Overall for Jul-2013 and Aug-2013 Mr Hayes stated JetBlue is “close to mid-single digits” in terms of RASM [revenue per available seat mile] growth”.
JetBlue faces queries over when costs will fall and revenue will rise
While the revenue commentary for 3Q2013 is encouraging, the obvious question being fielded by JetBlue is when the switch will flip with respect to unit revenues increasing and unit costs decreasing. In response to the query Mr Hayes remarked JetBlue was building its five-year plan “precisely for that” with the caveat that pilot wage issues could be a factor as wage discussions may occur in 2014.
In the short term, management assures the engine maintenance events that have pressured costs in 1H2013 should not be a cost constraint moving forward.
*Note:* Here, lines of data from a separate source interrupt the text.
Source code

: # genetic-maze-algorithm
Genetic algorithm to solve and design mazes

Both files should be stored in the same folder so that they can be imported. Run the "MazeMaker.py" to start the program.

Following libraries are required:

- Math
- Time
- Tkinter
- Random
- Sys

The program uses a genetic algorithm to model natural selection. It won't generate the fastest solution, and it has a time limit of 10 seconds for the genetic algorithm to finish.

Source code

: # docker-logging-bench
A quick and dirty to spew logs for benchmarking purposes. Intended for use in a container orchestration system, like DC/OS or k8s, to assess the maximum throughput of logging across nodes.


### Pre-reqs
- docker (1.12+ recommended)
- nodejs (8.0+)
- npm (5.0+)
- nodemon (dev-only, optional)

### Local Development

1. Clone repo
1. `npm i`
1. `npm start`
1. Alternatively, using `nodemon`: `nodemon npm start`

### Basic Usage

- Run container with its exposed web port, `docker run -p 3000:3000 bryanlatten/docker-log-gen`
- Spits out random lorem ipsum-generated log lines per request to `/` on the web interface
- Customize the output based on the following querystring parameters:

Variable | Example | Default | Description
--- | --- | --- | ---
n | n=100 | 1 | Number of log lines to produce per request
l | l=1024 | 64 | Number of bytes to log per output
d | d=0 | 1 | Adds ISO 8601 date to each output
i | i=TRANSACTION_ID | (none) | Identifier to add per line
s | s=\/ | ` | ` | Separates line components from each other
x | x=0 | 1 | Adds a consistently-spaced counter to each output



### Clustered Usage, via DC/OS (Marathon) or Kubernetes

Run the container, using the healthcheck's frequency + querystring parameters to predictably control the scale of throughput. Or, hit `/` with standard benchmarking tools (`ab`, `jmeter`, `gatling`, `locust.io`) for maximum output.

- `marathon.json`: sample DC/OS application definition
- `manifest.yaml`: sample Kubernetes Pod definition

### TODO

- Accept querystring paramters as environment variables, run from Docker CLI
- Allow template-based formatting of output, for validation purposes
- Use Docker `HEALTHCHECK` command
In addition, the larger-gauge Airbus A321s with fuel efficient sharklets due to enter JetBlue’s fleet in 4Q2013 will be a “fundamental” unit cost driver, as well as the potential to equip its existing A320 family fleet with sharklets.
JetBlue ended its 13th consecutive quarter of profitability by attempting to allay concerns of analysts and investors that its performance in unit revenues and costs would continue to lag. The carrier still has strong fundamentals and pledges to expand margins in 2H2013, but its capacity growth during the last couple of years has drawn consistent scepticism. Even as the carrier argues it remains in growth mode compared to the mature US legacy airlines, impatient investors largely only concern themselves with the short term – which means its 3Q2013 financials could be watched closely to see if the carrier delivers on its pledges of improved results in the back half of 2013.